もう十五年ほど昔になるが、とある小さな映画に出演したことがある。当時、私の何を感じてどう思って声をかけてくれてくれたのかは分からないが、主演したのである。
(その監督さん、現在は海外映画祭で賞を受賞して着実に夢を実現してらっしゃる好人物だ)
さて、その撮影後、監督からいただいた本の名前が今回のタイトル「お楽しみはこれからだ」。名作と呼ばれる映画の名セリフをちりばめた本である。その中で紹介されているひとつに、最近やっと意味が腑に落ちてきた一節がある。
「ゆうべどこにいたの?」
「そんな昔のことは覚えていないさ」
「今夜会ってくれる?」
「そんな先のことはわからないさ」
ハンフリーボガードが語る、映画「カサブランカ」での一節である。読んだ当時、「プレイボーイがごまかしやがって」のような印象しかなかった。

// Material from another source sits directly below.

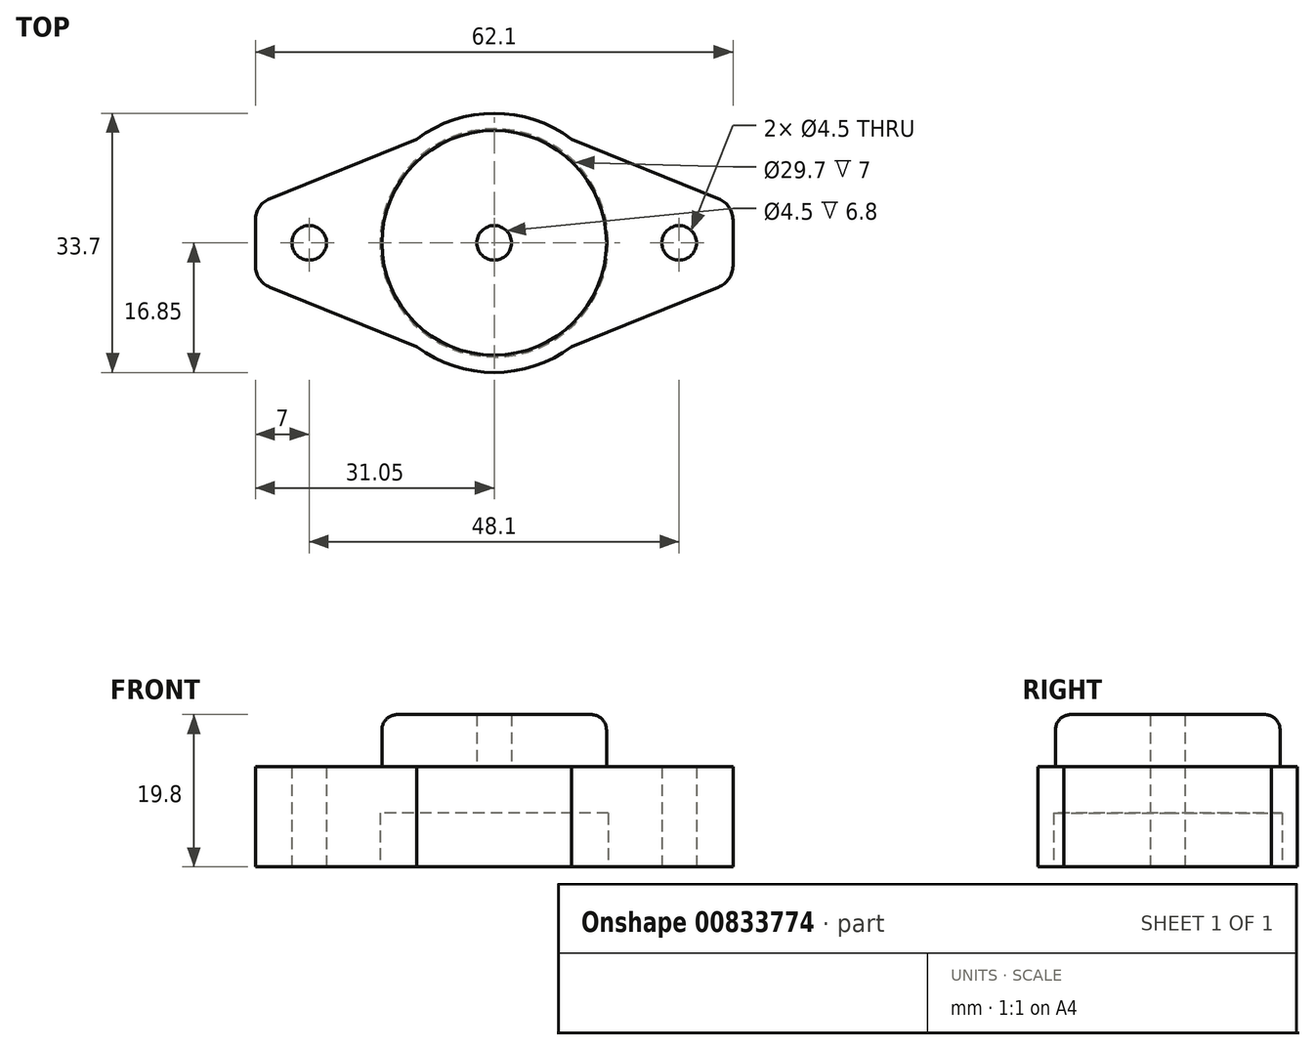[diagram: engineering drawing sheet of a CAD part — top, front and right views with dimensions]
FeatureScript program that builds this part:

しかし四十路をとうに過ぎた今、日々少しずつ考える間になんとなく腑に落ちてきたのは「約束は難しい。だってすぐこの後の運命すらわからないのだもの」という感覚。
無責任に聞こえるだろうか。でも反面、「先行き不透明だから、でも楽しいこともあるんじゃん」と勝手に読み解くこともできるのだ。(ここまでを読み返して見たが、うむ、言葉って難しいね)
さて。
今日、下北沢で舞台を観劇してきた。SPIRAL MOON the38th session「ピース」(脚本 かわしままさき・演出 秋葉舞滝子)である。うっかり、だが、客席でちと泣いた。泣きながら思い出したのが「お楽しみはこれからだ」という本のタイトルと「そんな先のことは分からないさ」という台詞である。いや、ええ舞台やった。
で、実は宣伝になるが、土曜夜の一回限り、私もワンシーンに出演する。
舞台のタイトルどおり、ピース一片一片に共感しながら、ピースがはまってひとつの物語に繋がる瞬間を、ぜひ皆さんにも共有したい、と感じている今日この頃である(宣伝)。